Victoria's Secret has contracted with the company for an electric perfume sampler that issues a selection of its signature fragrance at the push of a button. "If you ask salespeople at cosmetic counters how many perfumes customers generally test, most of them will tell you that they test one or two before getting distracted and moving on," she says.

With the Fragrance Technology sampler, however, the perfume is dispensed in an evaporative form. "So you're not penalized by having to wear a smell you might not like," she says, adding that the perfume tester's push-button technology makes it well-suited for use in kiosks.

There have been other applications as well. Fragrance Technologies recently worked with Ford Motor Co. on a plant tour simulating automobile production. "They were really excited about the smells because that was the one aspect that previously had been missing," Janice Martin says. The tour, which traces the production process from inception to completion, incorporates four fragrances: oily machinery; leather; paint; and fresh air, for when the car is actually driven off the assembly line and into the outdoors.

And for Busch Gardens in Tampa, Fla., the company provided jungle smells for the Edge of Africa area, as well as a wood-fire aroma at campsites.

David Martin explains that smell is the one sense directly tied to our recollections of the past -- we are "hard-wired" to smell, so it involves no cognitive memory. Thus, it's hardly surprising that we react as strongly as we do to smell. "If you look at the history of advertising, the visual side has been exploited to its extreme," he says. "In audio advertising as well, we are very sophisticated and jaded. But when it comes to our sense of smell, we're all still in kindergarten."

Often, for example, we sing the praises of a particular food without realizing that we're in fact responding to its smell, not its taste. "That's because we can really only taste foods that are sweet, sour, bitter or salty," he says. "If it's not one of those four, then it is your nose working for you."

He notes that, in today's fast-paced society, where practically everything is stuck in the microwave and eaten on the run, a viable market exists for home-cooked smells. "Food vendors especially want their customers to think their products are so good that they just naturally emmanate this wonderful smell," he says.

Smell Blitz! food fragrances run the gamut, with no shortage of selection: from Pizza #1 (good, spicy notes), Pizza #2 (better rendition) and Pizza #3 (best rendition), to grilled onions, buttered popcorn and barbecue ribs.
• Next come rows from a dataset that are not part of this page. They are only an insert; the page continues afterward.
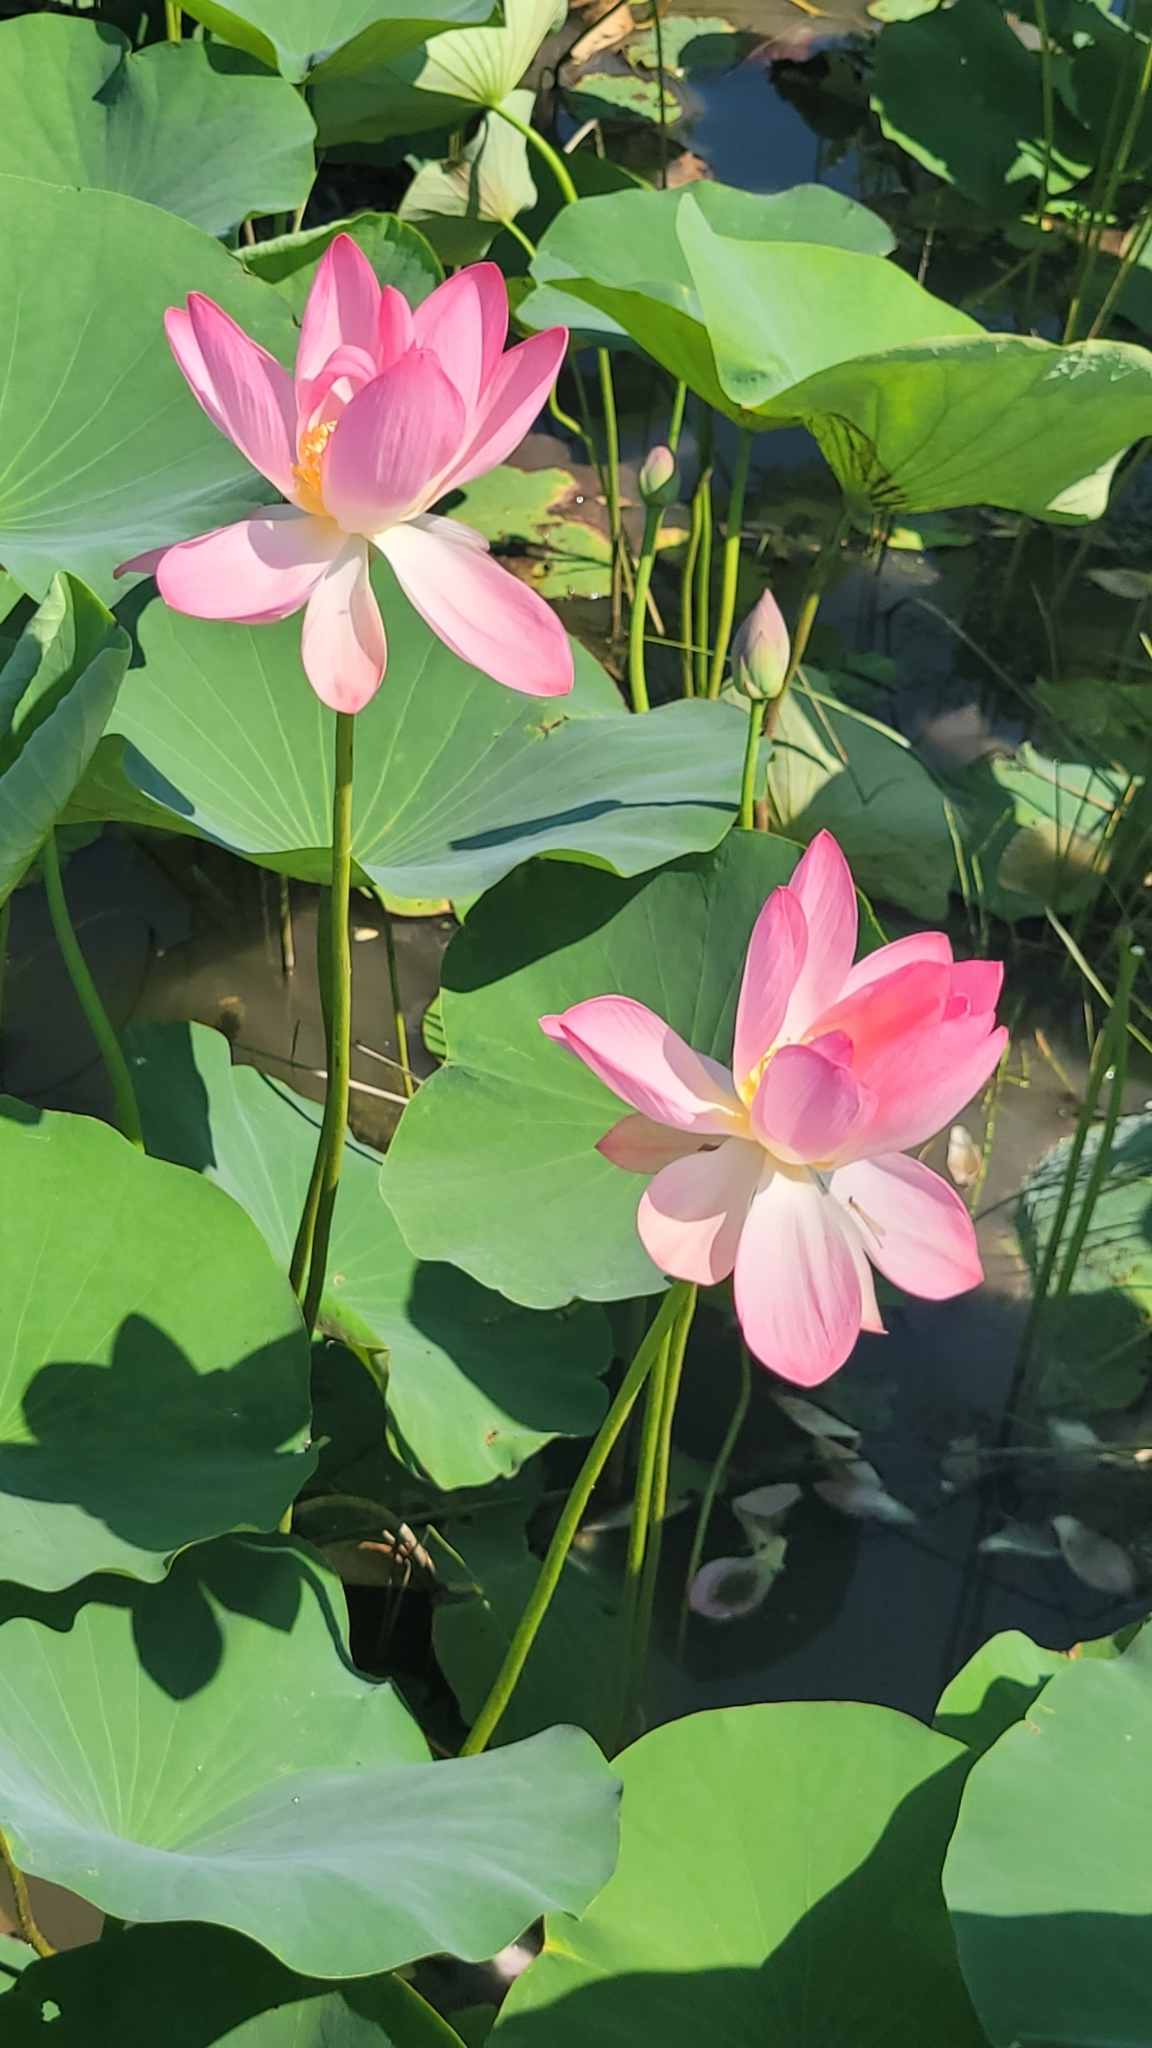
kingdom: Plantae
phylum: Tracheophyta
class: Magnoliopsida
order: Proteales
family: Nelumbonaceae
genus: Nelumbo
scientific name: Nelumbo nucifera
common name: Sacred lotus
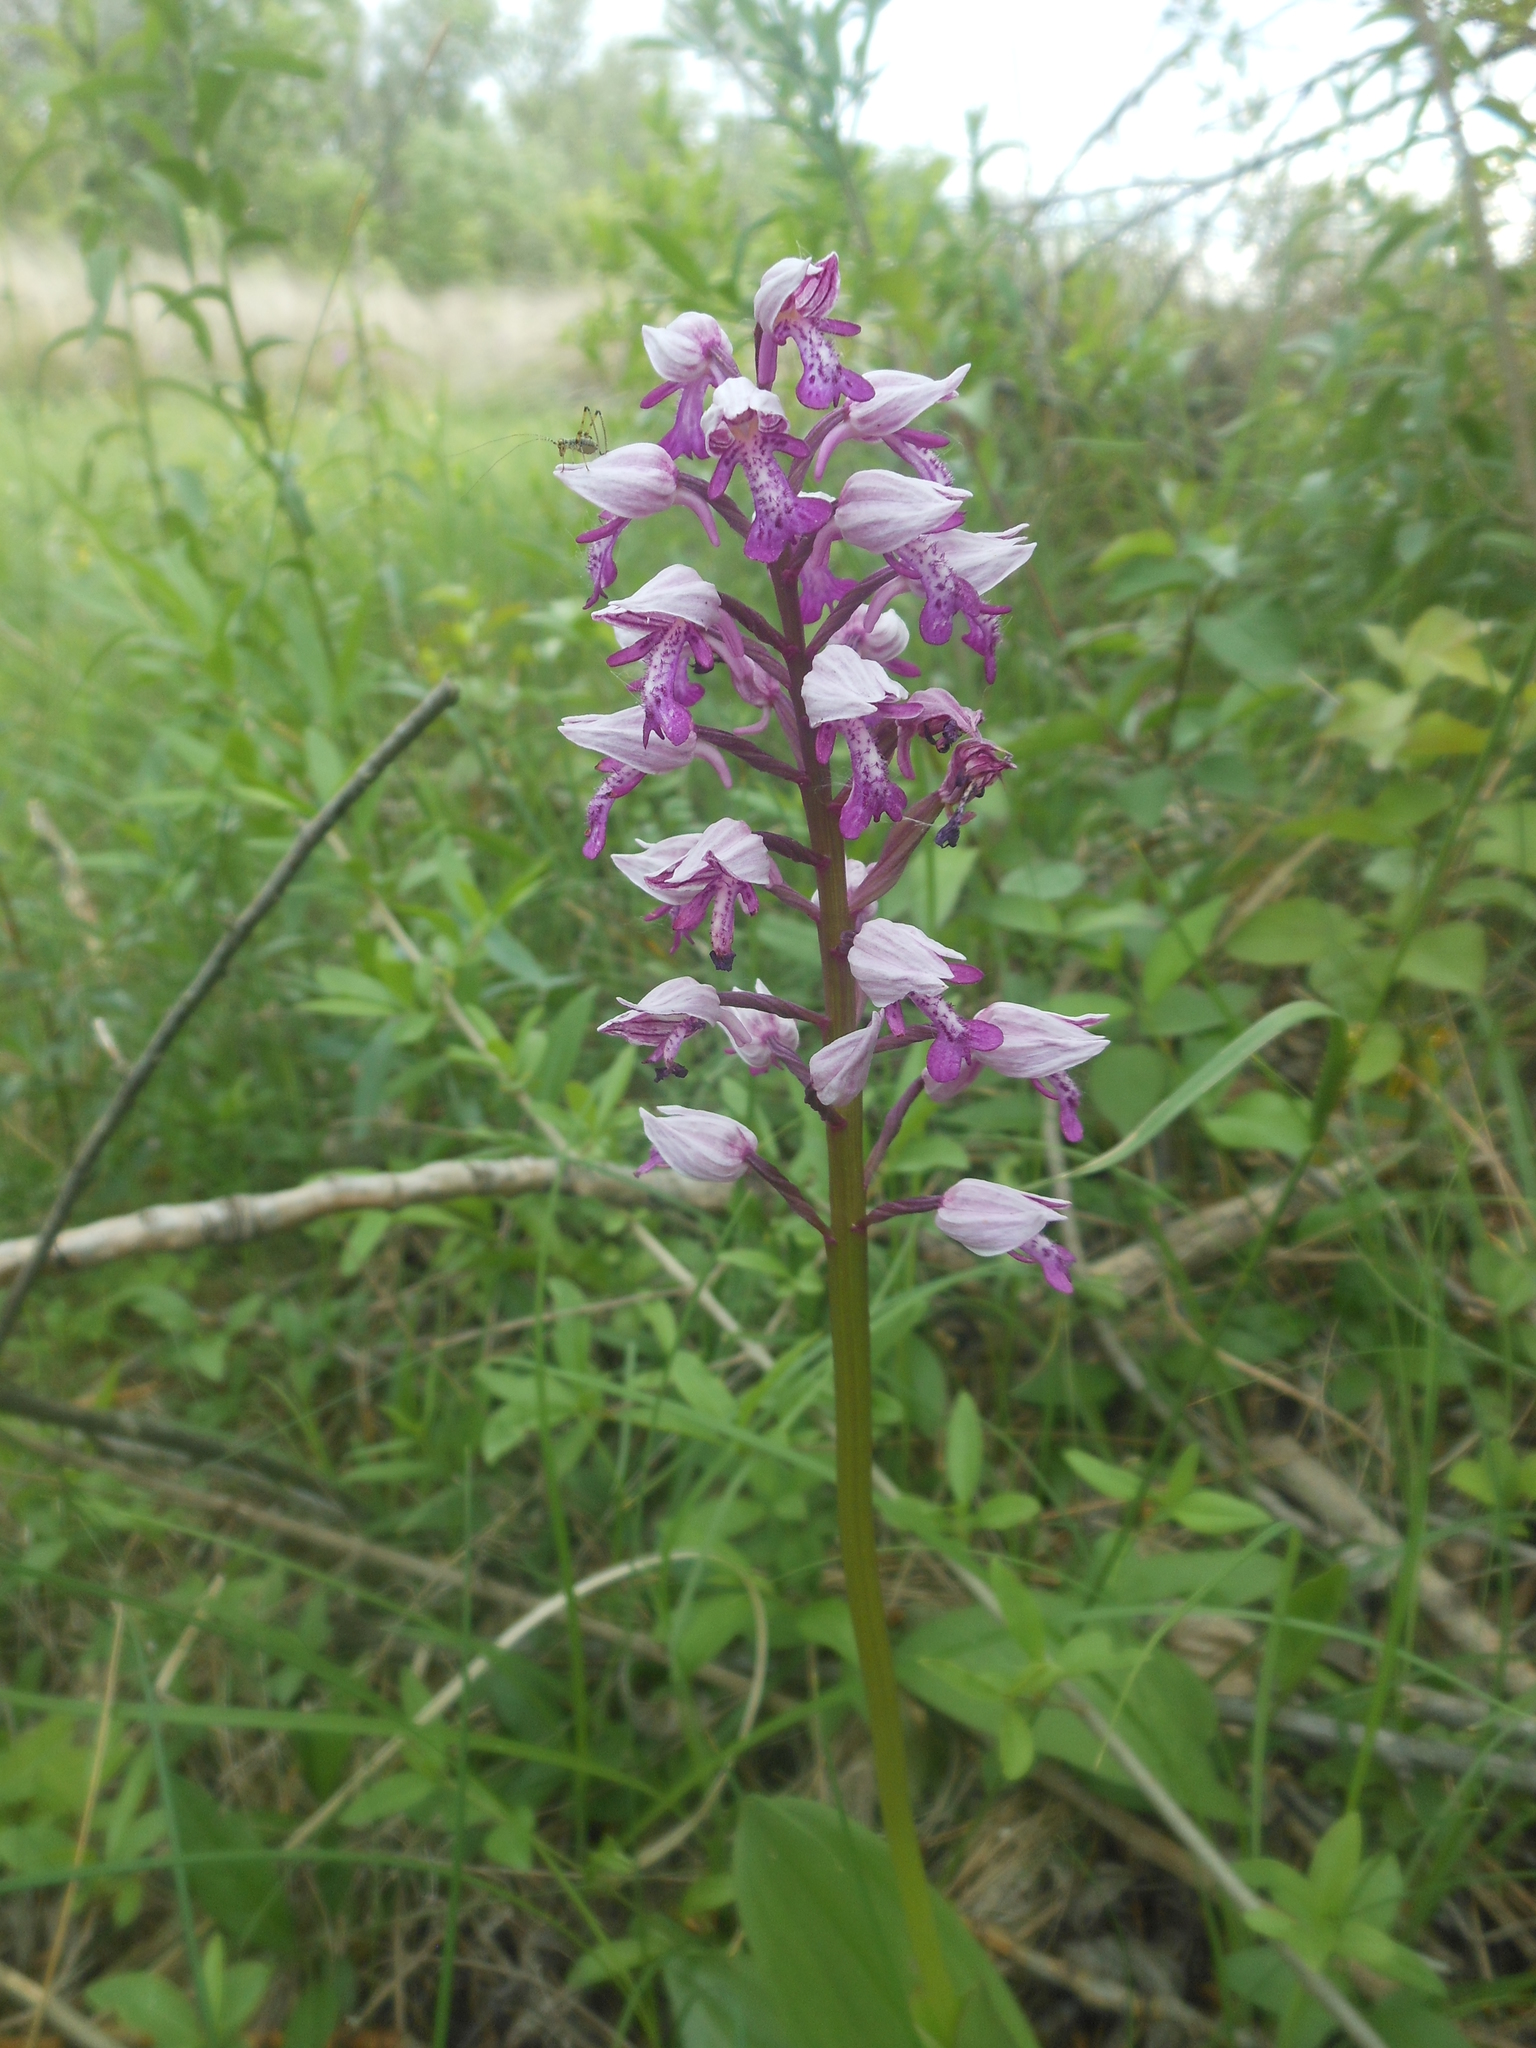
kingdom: Plantae
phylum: Tracheophyta
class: Liliopsida
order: Asparagales
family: Orchidaceae
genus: Orchis
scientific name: Orchis militaris
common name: Military orchid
Janice Martin notes that the most significant benefit of fragrance technology is perhaps the simplest: If something smells nice and makes you feel good, whatever the experience, you're simply going to enjoy it more. "Fragrance technology not only enhances the shopping experience but actually adds another dimension," she says. "It's almost like introducing a car into the marketplace when, in the past, everybody has been riding a horse."